Olavo de Carvalho insistia que:

“Antes de discutir o sentido de uma palavra, determine o que ela designa. O referente é o elo entre linguagem e realidade.”

Aplicando essa regra, vemos que “pobreza energética” só é conceito legítimo se o referente for fixo:

  • Econômico: falta de acesso a energia elétrica e térmica (questão técnica e social).

  • Biológico: falta de energia vital por desnutrição (questão fisiológica).
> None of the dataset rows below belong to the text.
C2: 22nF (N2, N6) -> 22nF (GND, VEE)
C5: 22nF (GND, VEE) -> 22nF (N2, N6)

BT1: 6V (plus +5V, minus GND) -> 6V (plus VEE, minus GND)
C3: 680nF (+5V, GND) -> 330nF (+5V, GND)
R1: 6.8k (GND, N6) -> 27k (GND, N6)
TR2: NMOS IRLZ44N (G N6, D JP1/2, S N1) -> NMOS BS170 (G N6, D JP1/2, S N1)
Fora disso, o termo é mero slogan ideológico, usado para criar consenso emocional sem base empírica.

6. Conclusão

A expressão “pobreza energética” é um exemplo perfeito do embaraço linguístico da modernidade. Seu sentido é elástico; seu referente, flutuante. Quando o discurso político a utiliza sem distinção, cria um curto-circuito semântico entre corpo, economia e moral — o que encanta as massas, mas confunde a inteligência.
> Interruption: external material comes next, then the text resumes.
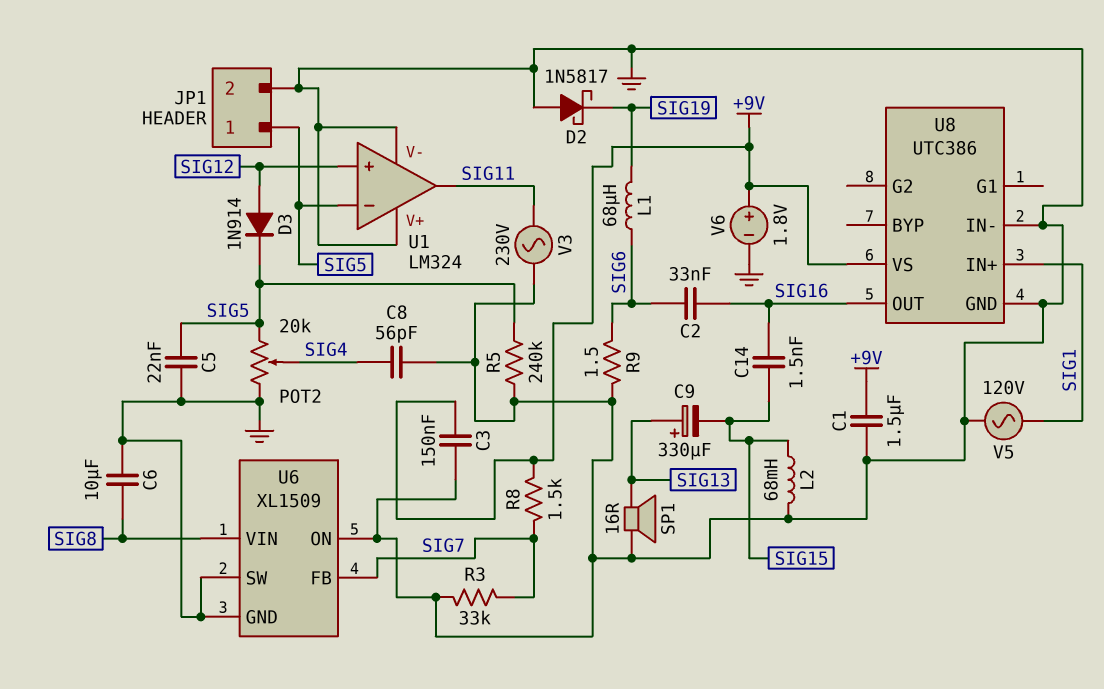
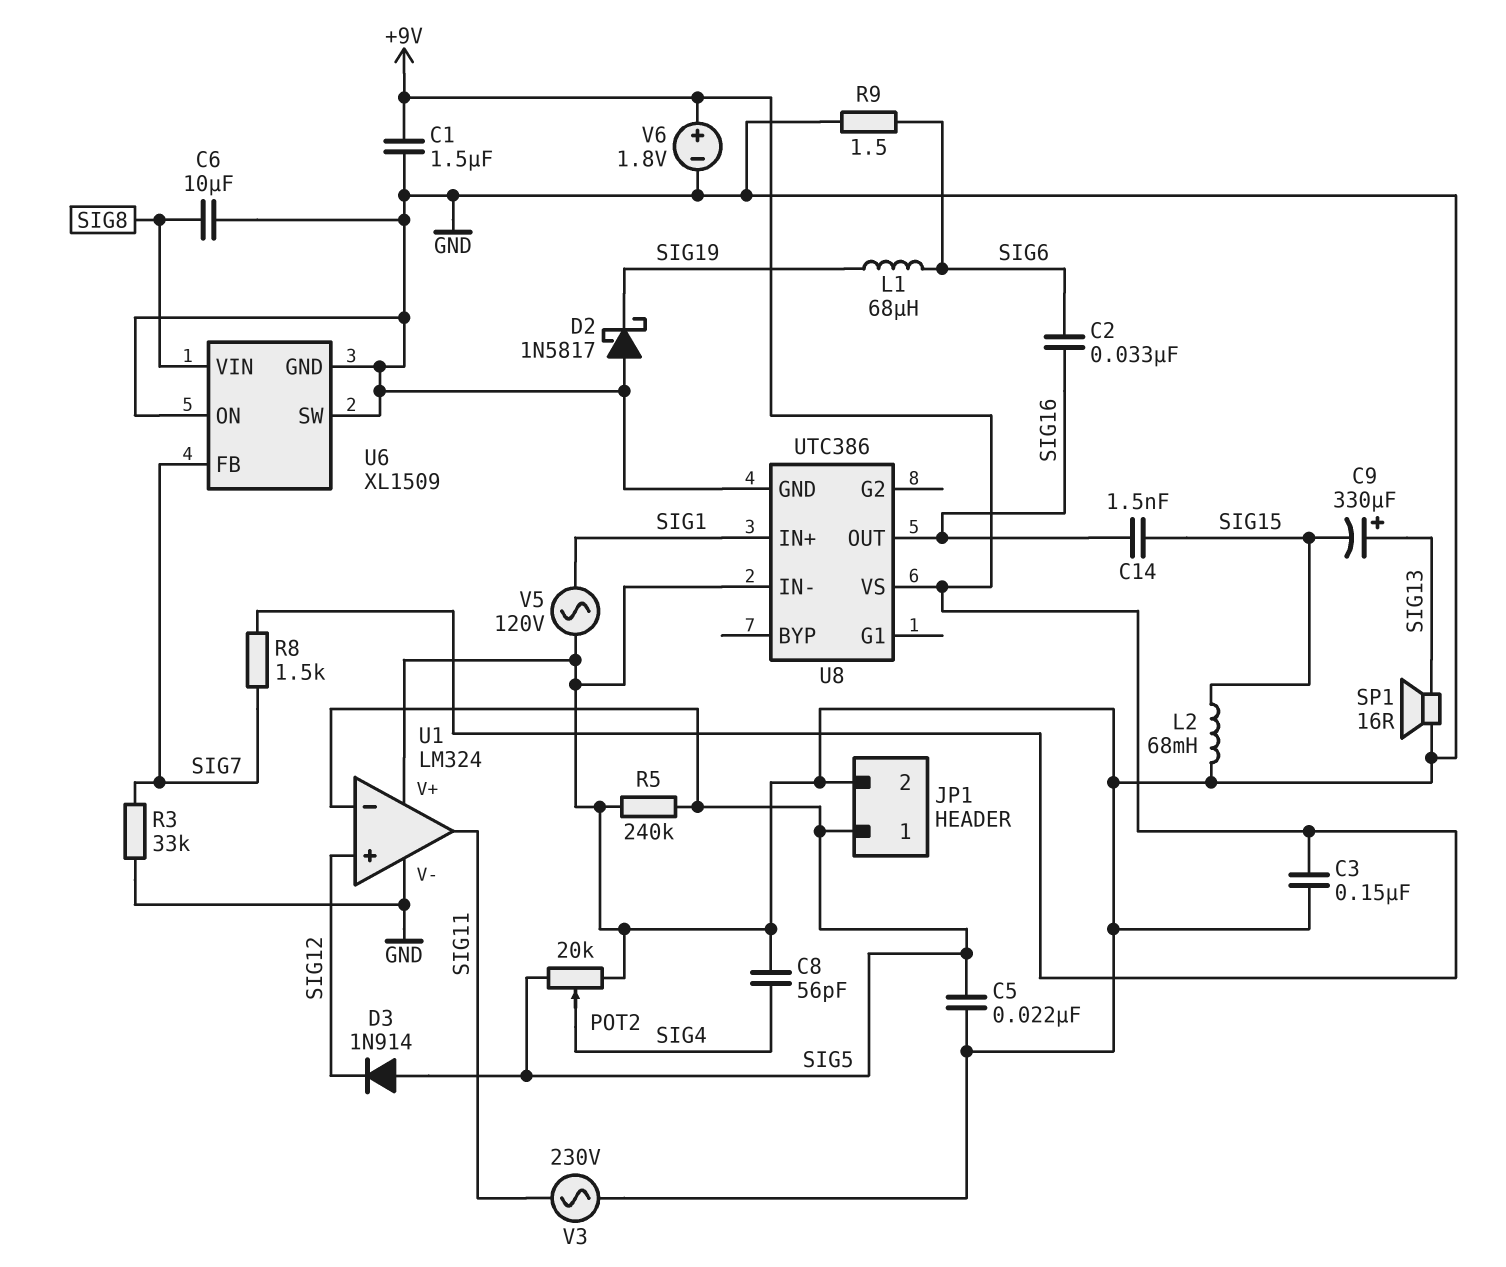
D3: diode 1N914 (A SIG12, K SIG5) -> diode 1N914 (A SIG5, K SIG12)

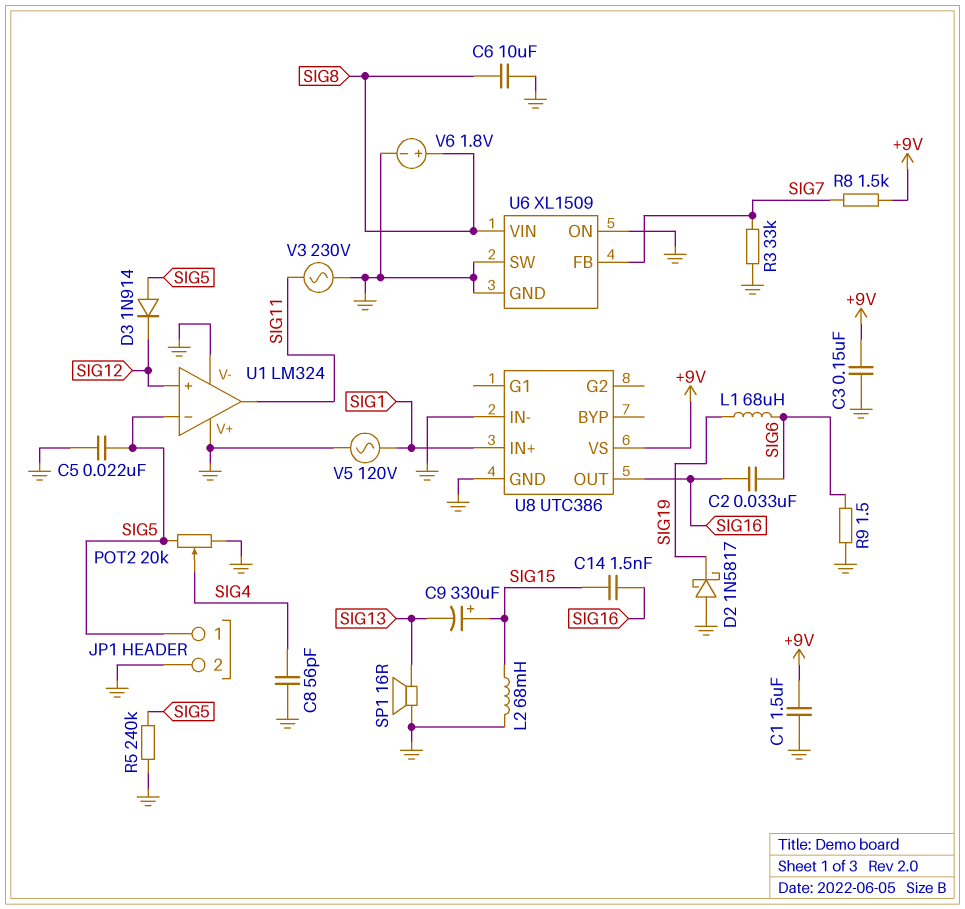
C9: 330uF (plus SIG13, minus SIG15) -> 330uF (plus SIG15, minus SIG13)
V6: 1.8V (plus +9V, minus GND) -> 1.8V (plus SIG8, minus GND)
A análise do referente revela que há, na verdade, duas pobrezas energéticas:

  1. Uma econômica, externa e mensurável.

  2. Outra biológica, interna e vital.

Confundi-las é dissolver o pensamento na retórica. Separá-las é restaurar a precisão que ancora a linguagem na realidade — condição primeira da filosofia, da política honesta e da verdadeira caridade.

Bibliografia essencial

  • Carvalho, Olavo de. O Jardim das Aflições.

  • Wittgenstein, Ludwig. Tractatus Logico-Philosophicus.

  • Heidegger, Martin. Ser e Tempo.

  • Arendt, Hannah. A Condição Humana.

  • ONU / IEA. Energy Poverty and Development Report, 2022.

  • Ministério da Fazenda (Brasil). Relatório sobre Pobreza Energética, 2023.